Oysters are one of the oceans most prized delicacies and Australians consume tonnes of them every year.
Most people will tell you that the best way to enjoy an oyster is freshly shucked from the shell, and River Cottage Australia’s Paul West shows you how it’s done.
- Oyster Shucker – these are short bladed, blunt knives used to pry the shell open. They can be purchased from fish mongers, knife stores and specialty homewares stores and commercial kitchen supplies stores.
- Chopping board and a damp tea towel – place a damp tea towel underneath the board to prevent slipping as you’ll be placing considerable downward force when shucking the oysters.
- A second tea-towel – to grip the oyster and to protect your hands and fingers in case the oyster shucker slips during shucking.
- A bowl for the discarded flat shells.
- A plate to serve the shucked oysters.
- Fold your tea-towel in half lengthways and then fold that again in half lengthways. Then fold it in half again by bringing one end up to meet the other end and place it flat down on the board in front of you so that the folded end is on your left.
- Place the oyster a couple of inches inside the right side edge of the tea-towel with the pointed end facing your right hand and the flat part of the shell facing upwards. Then fold the left hand side of the tea-towel over the oyster.
- Place your left hand on top of the left end of the tea-towel so that you can feel the oyster underneath it and then fold it back over the top of your left hand to protect it in case the shucker slips.
- Holding the oyster down with your left hand (now protected by the tea-towel), take the shucker in your right hand and with the point of it, place firmly into the pointed end of the shell where there is a small gap between the cupped part of the shell (on the bottom) and the flat part of the shell (facing upwards).
- Gently but firmly rock the point of the shucker back and forth until each part of the shell starts to come apart at the joint and the blade of the shucker is inserted into the oyster.
- Using the full blade, lever across the oyster towards your left hand to pry apart the top flat part of the shell from the bottom cupped part of the shell until it comes off completely. Discard the lid.
- Find where the oyster is attached to the shell and with the flat part of the blade cut the oyster away, making sure not to damage the oyster.
- Turn the oyster over on the shell and try not to spill or lose any of the natural juice; there is so much flavour in it.
- Repeat the process with the remaining oysters, after a few you’ll really start to get the hang of it.
- Arrange the oysters on a plate and drizzle with a little freshly squeezed lemon juice or just serve as they are.

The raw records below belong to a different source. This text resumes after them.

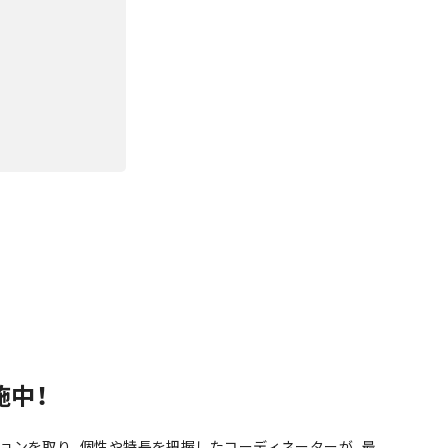
施中！
ョンを取り、個性や特長を把握したコーディネーターが、最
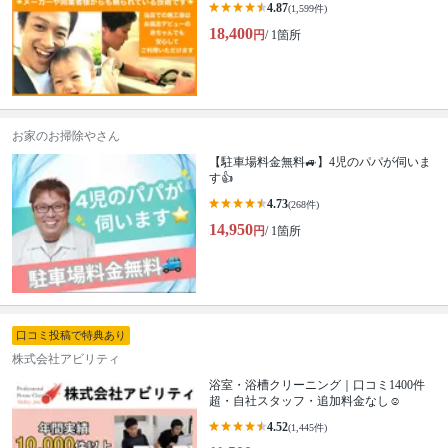
4.87
(1,599件)
18,400
円
/ 1箇所
お家のお掃除やさん
【駐車場料金無料🚙】4児のパパが伺いま
す👍
4.73
(268件)
14,950
円
/ 1箇所
口コミ投稿で特典あり
株式会社アビリティ
浴室・浴槽クリーニング｜口コミ1400件
超・自社スタッフ・追加料金なし☺️
4.52
(1,445件)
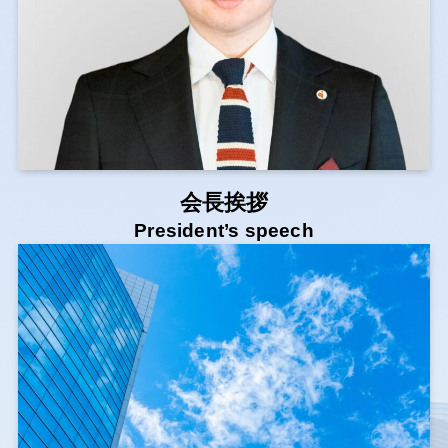
会長挨拶
President’s speech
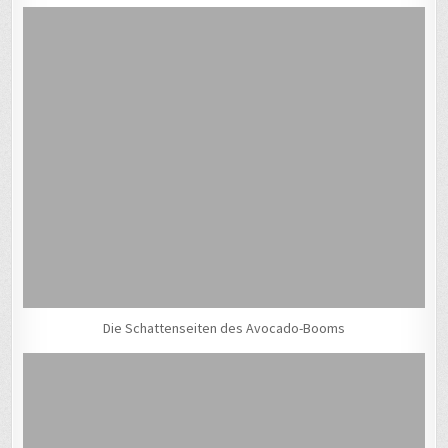
Die Schattenseiten des Avocado-Booms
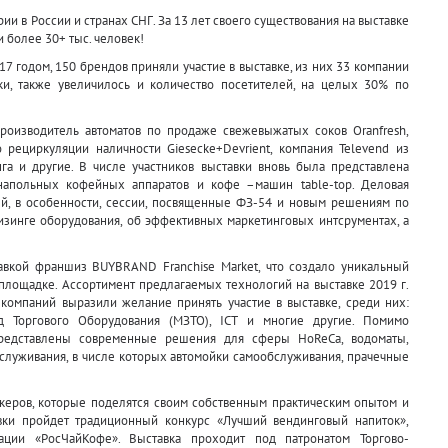
и в России и странах СНГ. За 13 лет своего существования на выставке
 более 30+ тыс. человек!
17 годом, 150 брендов приняли участие в выставке, из них 33 компании
ки, также увеличилось и количество посетителей, на целых 30% по
роизводитель автоматов по продаже свежевыжатых соков Oranfresh,
рециркуляции наличности Giesecke+Devrient, компания Televend из
га и другие. В числе участников выставки вновь была представлена
 напольных кофейных аппаратов и кофе –машин table-top. Деловая
ей, в особенности, сессии, посвященные ФЗ-54 и новым решениям по
изинге оборудования, об эффективных маркетинговых интсрументах, а
авкой франшиз BUYBRAND Franchise Market, что создало уникальный
 площадке. Ассортимент предлагаемых технологий на выставке 2019 г.
компаний выразили желание принять участие в выставке, среди них:
вод Торгового Оборудования (МЗТО), ICT и многие другие. Помимо
редставлены современные решения для сферы HoReCa, водоматы,
служивания, в числе которых автомойки самообслуживания, прачечные
керов, которые поделятся своим собственным практическим опытом и
вки пройдет традиционный конкурс «Лучший вендинговый напиток»,
ции «РосЧайКофе». Выставка проходит под патронатом Торгово-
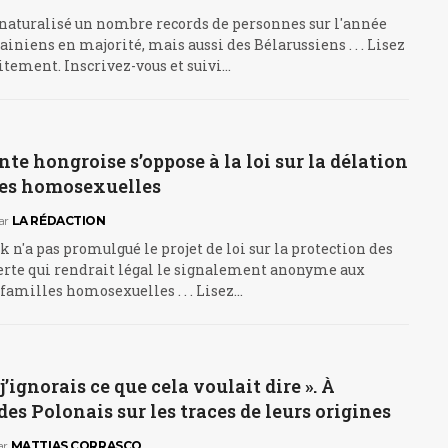
 naturalisé un nombre records de personnes sur l'année
ainiens en majorité, mais aussi des Bélarussiens . . . Lisez
uitement. Inscrivez-vous et suivi…
nte hongroise s’oppose à la loi sur la délation
les homosexuelles
ar
LA RÉDACTION
 n'a pas promulgué le projet de loi sur la protection des
lerte qui rendrait légal le signalement anonyme aux
 familles homosexuelles . . . Lisez…
, j’ignorais ce que cela voulait dire ». À
des Polonais sur les traces de leurs origines
ar
MATTIAS CORRASCO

- There are many dipping sauces you can accompany with the oysters, the internet is a great source of ideas..
- OYSTER FACTS:
- There are only two main species of food Oysters: Ostreinae and Crassostreinae, or put more simply, flat and cupped. This distinction however, can get confused as oyster shells are generally shaped by the surface on which they grow.

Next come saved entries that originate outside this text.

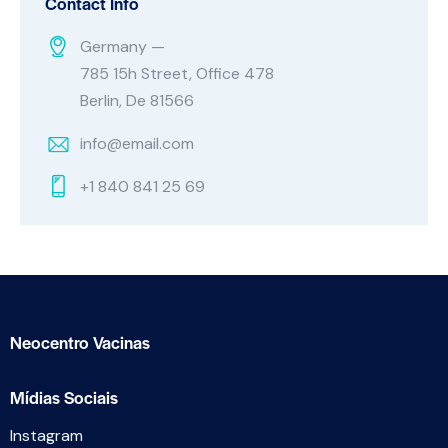
Contact Info
Germany —
785 15h Street, Office 478
Berlin, De 81566
info@email.com
+1 840 841 25 69
Neocentro Vacinas
Mídias Sociais
Instagram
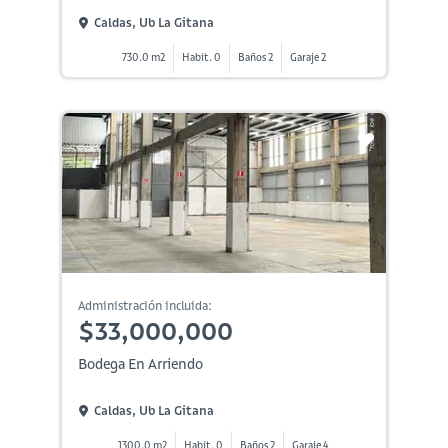
Caldas, Ub La Gitana
730.0 m2
Habit. 0
Baños 2
Garaje 2
Administración incluida:
$33,000,000
Bodega En Arriendo
Caldas, Ub La Gitana
1300.0 m2
Habit. 0
Baños 2
Garaje 4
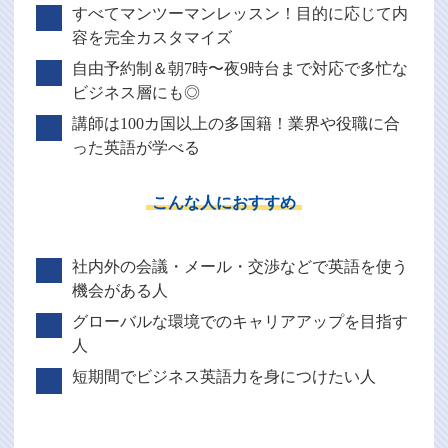
すべてマンツーマンレッスン！目的に応じて内
容を完全カスタマイズ
自由予約制＆朝7時〜夜9時台まで対応で多忙な
ビジネス層にも◎
講師は100カ国以上の多国籍！業界や役職に合
った英語が学べる
こんな人におすすめ
社内外の会議・メール・交渉などで英語を使う
機会がある人
グローバルな環境でのキャリアアップを目指す
人
短期間でビジネス英語力を身につけたい人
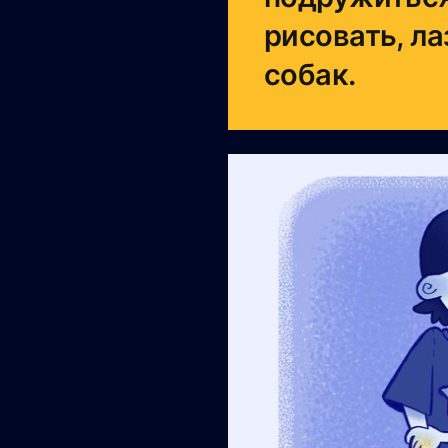
рисовать, л
собак.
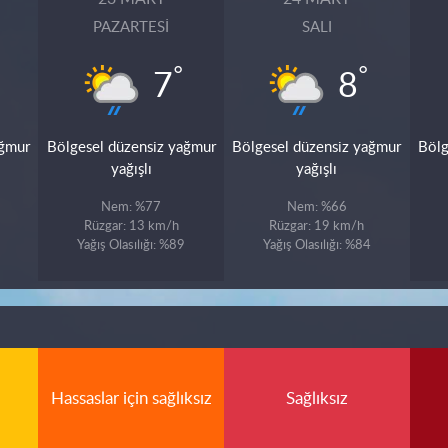
PAZARTESI
SALI
°
°
7
8
ağmur
Bölgesel düzensiz yağmur
Bölgesel düzensiz yağmur
Bölg
yağışlı
yağışlı
Nem: %77
Nem: %66
Rüzgar: 13 km/h
Rüzgar: 19 km/h
Yağış Olasılığı: %89
Yağış Olasılığı: %84
Hassaslar için sağlıksız
Sağlıksız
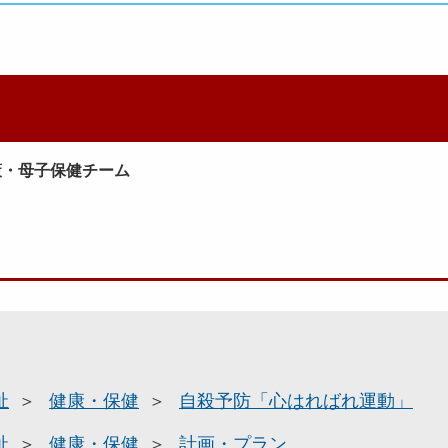
策・母子保健チーム
祉
健康・保健
自殺予防「心はればれ運動」
祉
健康・保健
計画・プラン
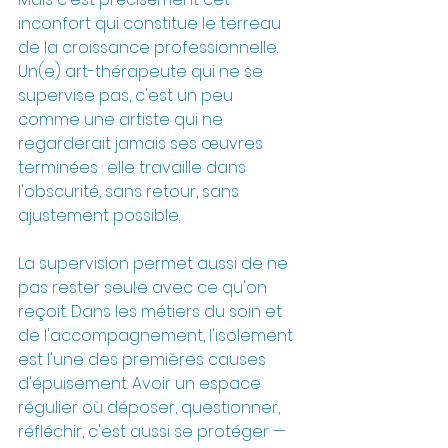
inconfort qui constitue le terreau 
de la croissance professionnelle. 
Un(e) art-thérapeute qui ne se 
supervise pas, c'est un peu 
comme une artiste qui ne 
regarderait jamais ses œuvres 
terminées : elle travaille dans 
l'obscurité, sans retour, sans 
ajustement possible.
La supervision permet aussi de ne 
pas rester seul·e avec ce qu'on 
reçoit. Dans les métiers du soin et 
de l'accompagnement, l'isolement 
est l'une des premières causes 
d'épuisement. Avoir un espace 
régulier où déposer, questionner, 
réfléchir, c'est aussi se protéger — 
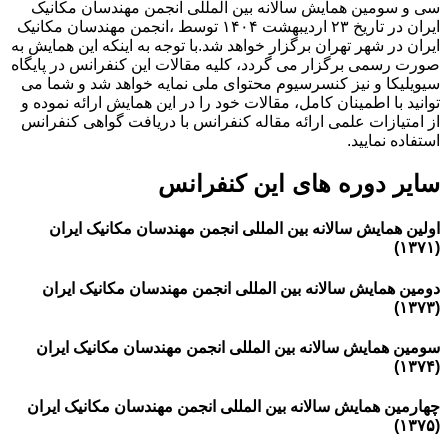
سی و سومین همایش سالانه بین المللی انجمن مهندسان مکانیک
ایران در تاریخ ۲۳ اردیبهشت ۱۴۰۴ توسط ،انجمن مهندسان مکانیک
ایران در شهر تهران برگزار خواهد شد.با توجه به اینکه این همایش به
صورت رسمی برگزار می گردد، کلیه مقالات این کنفرانس در پایگاه
سیویلیکا و نیز کنسرسیوم محتوای ملی نمایه خواهد شد و شما می
توانید با اطمینان کامل، مقالات خود را در این همایش ارائه نموده و
از امتیازات علمی ارائه مقاله کنفرانس با دریافت گواهی کنفرانس
استفاده نمایید.
سایر دوره های این کنفرانس
اولین همایش سالانه بین المللی انجمن مهندسان مکانیک ایران
(۱۳۷۱)
دومین همایش سالانه بین المللی انجمن مهندسان مکانیک ایران
(۱۳۷۳)
سومین همایش سالانه بین المللی انجمن مهندسان مکانیک ایران
(۱۳۷۴)
چهارمین همایش سالانه بین المللی انجمن مهندسان مکانیک ایران
(۱۳۷۵)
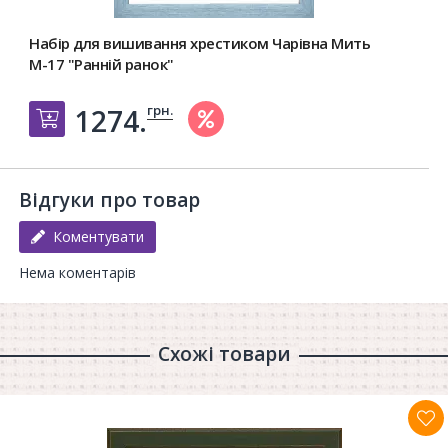
Набір для вишивання хрестиком Чарівна Мить
М-17 "Ранній ранок"
грн.
1274.
Добавить в корзину
Відгуки про товар
Коментувати
Нема коментарів
Схожі товари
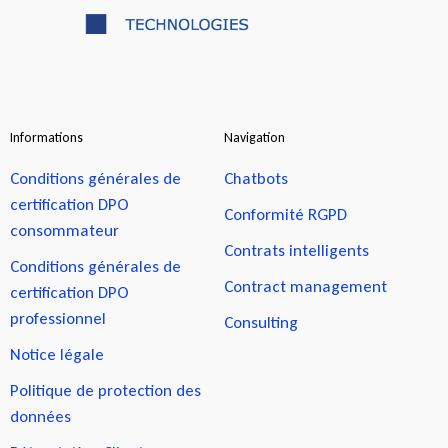
Informations
Navigation
Conditions générales de
Chatbots
certification DPO
Conformité RGPD
consommateur
Contrats intelligents
Conditions générales de
Contract management
certification DPO
professionnel
Consulting
Notice légale
Politique de protection des
données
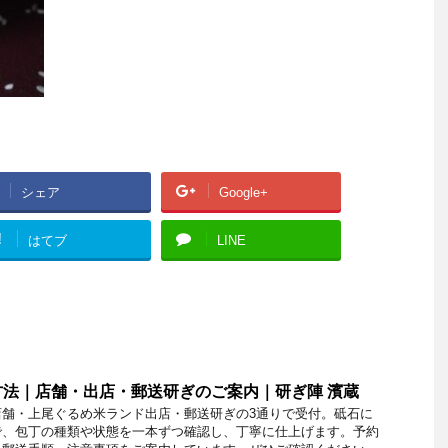
シェア
Google+
!
はてブ
LINE
法｜店舗・出店・郵送研ぎのご案内｜研ぎ陣 濱蔵
店舗・上尾ぐるめ米ランド出店・郵送研ぎの3通りで受付。砥石に
で、包丁の種類や状態を一本ずつ確認し、丁寧に仕上げます。予約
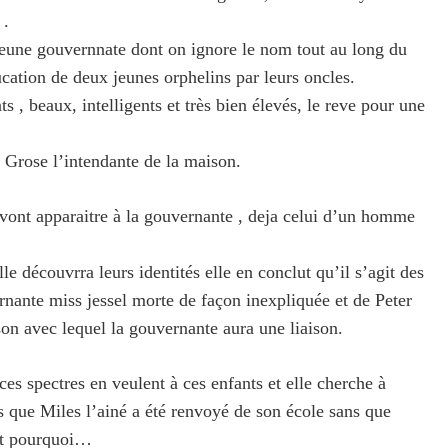
 .
jeune gouvernnate dont on ignore le nom tout au long du
ucation de deux jeunes orphelins par leurs oncles.
ts , beaux, intelligents et très bien élevés, le reve pour une
s Grose l’intendante de la maison.
vont apparaitre à la gouvernante , deja celui d’un homme
le découvrra leurs identités elle en conclut qu’il s’agit des
nante miss jessel morte de façon inexpliquée et de Peter
n avec lequel la gouvernante aura une liaison.
es spectres en veulent à ces enfants et elle cherche à
s que Miles l’ainé a été renvoyé de son école sans que
nt pourquoi…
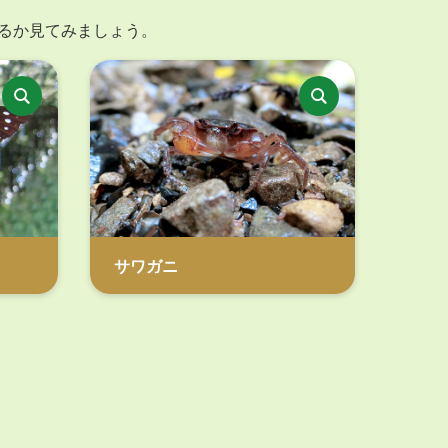
るか見てみましょう。
サワガニ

- Australia has three main Oysters, two ‘cupped’ – Sydney Rock oysters and Pacific oysters and one ‘flat’ native oyster.
- Sydney Rock oysters (Saccostrea glomerata) are native to Australia and sometimes called western rock Oysters if farmed in Albany, Western Australia. They can be distinguished from Pacifics by their triangular-shaped, smoother shells and the pale edge (mantle) of their actual meat. They are generally also smaller (6-8cm), and milder tasting, than Pacifics.

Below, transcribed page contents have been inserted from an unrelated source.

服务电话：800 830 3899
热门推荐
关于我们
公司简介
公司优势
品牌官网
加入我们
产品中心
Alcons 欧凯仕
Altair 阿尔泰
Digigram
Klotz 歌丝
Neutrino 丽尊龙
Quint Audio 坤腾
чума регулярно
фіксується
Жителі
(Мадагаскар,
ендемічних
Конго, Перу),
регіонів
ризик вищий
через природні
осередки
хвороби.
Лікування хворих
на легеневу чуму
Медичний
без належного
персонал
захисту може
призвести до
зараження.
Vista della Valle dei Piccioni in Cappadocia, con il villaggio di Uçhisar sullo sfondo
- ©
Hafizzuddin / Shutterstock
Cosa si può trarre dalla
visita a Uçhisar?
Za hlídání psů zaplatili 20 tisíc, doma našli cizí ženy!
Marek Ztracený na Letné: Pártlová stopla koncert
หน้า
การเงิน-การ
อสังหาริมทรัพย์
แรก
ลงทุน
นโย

- Pacific Oysters (Crassostrea gigas), also called Coffin Bay or Japanese Oysters, were introduced to Tasmania from their native Japan in the 1940s and are now also grown in South Australia and in NSW in Port Stephens, Hawkesbury River and Georges River.
- Native Oysters (Ostrea angasi), also called angasi, mud, or Port Lincoln Oysters, are a flat Oyster endemic to southern Australia but now quite scarce. They have recently had resurgence of popularity, especially on top restaurant menus, and are grown on the southern coast of NSW around Bermagui and Merimbula. As a flat Oyster, they have quite a different flavour and texture to Pacifics and Rocks.